▸ **Work order**:
From the first line to the last, reproduce the data exactly.

▸ **Exercise data**:

'''

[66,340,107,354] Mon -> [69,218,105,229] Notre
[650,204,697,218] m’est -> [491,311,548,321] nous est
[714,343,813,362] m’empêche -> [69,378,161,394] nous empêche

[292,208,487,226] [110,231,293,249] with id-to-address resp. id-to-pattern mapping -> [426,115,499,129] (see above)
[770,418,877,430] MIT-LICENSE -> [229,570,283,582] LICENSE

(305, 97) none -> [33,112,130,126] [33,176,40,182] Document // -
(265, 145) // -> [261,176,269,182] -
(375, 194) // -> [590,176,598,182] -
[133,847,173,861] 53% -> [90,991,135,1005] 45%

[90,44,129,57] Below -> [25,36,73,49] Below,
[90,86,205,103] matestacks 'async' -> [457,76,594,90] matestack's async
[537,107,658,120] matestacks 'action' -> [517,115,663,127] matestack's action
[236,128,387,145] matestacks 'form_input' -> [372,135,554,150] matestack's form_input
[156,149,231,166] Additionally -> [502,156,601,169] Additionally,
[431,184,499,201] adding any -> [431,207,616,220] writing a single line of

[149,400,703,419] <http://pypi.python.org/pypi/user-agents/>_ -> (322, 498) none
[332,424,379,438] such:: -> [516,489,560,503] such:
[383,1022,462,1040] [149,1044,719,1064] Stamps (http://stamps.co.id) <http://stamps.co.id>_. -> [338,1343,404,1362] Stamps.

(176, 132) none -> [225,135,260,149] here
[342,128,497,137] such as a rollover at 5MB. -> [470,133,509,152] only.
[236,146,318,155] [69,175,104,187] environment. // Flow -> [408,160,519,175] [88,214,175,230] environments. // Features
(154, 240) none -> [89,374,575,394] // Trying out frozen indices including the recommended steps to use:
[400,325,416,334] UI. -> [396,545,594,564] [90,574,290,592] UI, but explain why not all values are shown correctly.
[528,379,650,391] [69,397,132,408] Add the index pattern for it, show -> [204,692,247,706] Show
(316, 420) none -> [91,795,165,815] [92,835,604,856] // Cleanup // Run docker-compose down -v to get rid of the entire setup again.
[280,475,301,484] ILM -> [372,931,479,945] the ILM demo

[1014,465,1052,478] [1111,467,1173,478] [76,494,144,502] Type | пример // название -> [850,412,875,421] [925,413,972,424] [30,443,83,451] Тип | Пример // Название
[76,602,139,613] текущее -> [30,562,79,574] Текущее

'''

▸ **Reply**:
[66,340,107,354] Mon -> [69,218,105,229] Notre
[650,204,697,218] m’est -> [491,311,548,321] nous est
[714,343,813,362] m’empêche -> [69,378,161,394] nous empêche

[292,208,487,226] [110,231,293,249] with id-to-address resp. id-to-pattern mapping -> [426,115,499,129] (see above)
[770,418,877,430] MIT-LICENSE -> [229,570,283,582] LICENSE

(305, 97) none -> [33,112,130,126] [33,176,40,182] Document // -
(265, 145) // -> [261,176,269,182] -
(375, 194) // -> [590,176,598,182] -
[133,847,173,861] 53% -> [90,991,135,1005] 45%

[90,44,129,57] Below -> [25,36,73,49] Below,
[90,86,205,103] matestacks 'async' -> [457,76,594,90] matestack's async
[537,107,658,120] matestacks 'action' -> [517,115,663,127] matestack's action
[236,128,387,145] matestacks 'form_input' -> [372,135,554,150] matestack's form_input
[156,149,231,166] Additionally -> [502,156,601,169] Additionally,
[431,184,499,201] adding any -> [431,207,616,220] writing a single line of

[149,400,703,419] <http://pypi.python.org/pypi/user-agents/>_ -> (322, 498) none
[332,424,379,438] such:: -> [516,489,560,503] such:
[383,1022,462,1040] [149,1044,719,1064] Stamps (http://stamps.co.id) <http://stamps.co.id>_. -> [338,1343,404,1362] Stamps.

(176, 132) none -> [225,135,260,149] here
[342,128,497,137] such as a rollover at 5MB. -> [470,133,509,152] only.
[236,146,318,155] [69,175,104,187] environment. // Flow -> [408,160,519,175] [88,214,175,230] environments. // Features
(154, 240) none -> [89,374,575,394] // Trying out frozen indices including the recommended steps to use:
[400,325,416,334] UI. -> [396,545,594,564] [90,574,290,592] UI, but explain why not all values are shown correctly.
[528,379,650,391] [69,397,132,408] Add the index pattern for it, show -> [204,692,247,706] Show
(316, 420) none -> [91,795,165,815] [92,835,604,856] // Cleanup // Run docker-compose down -v to get rid of the entire setup again.
[280,475,301,484] ILM -> [372,931,479,945] the ILM demo

[1014,465,1052,478] [1111,467,1173,478] [76,494,144,502] Type | пример // название -> [850,412,875,421] [925,413,972,424] [30,443,83,451] Тип | Пример // Название
[76,602,139,613] текущее -> [30,562,79,574] Текущее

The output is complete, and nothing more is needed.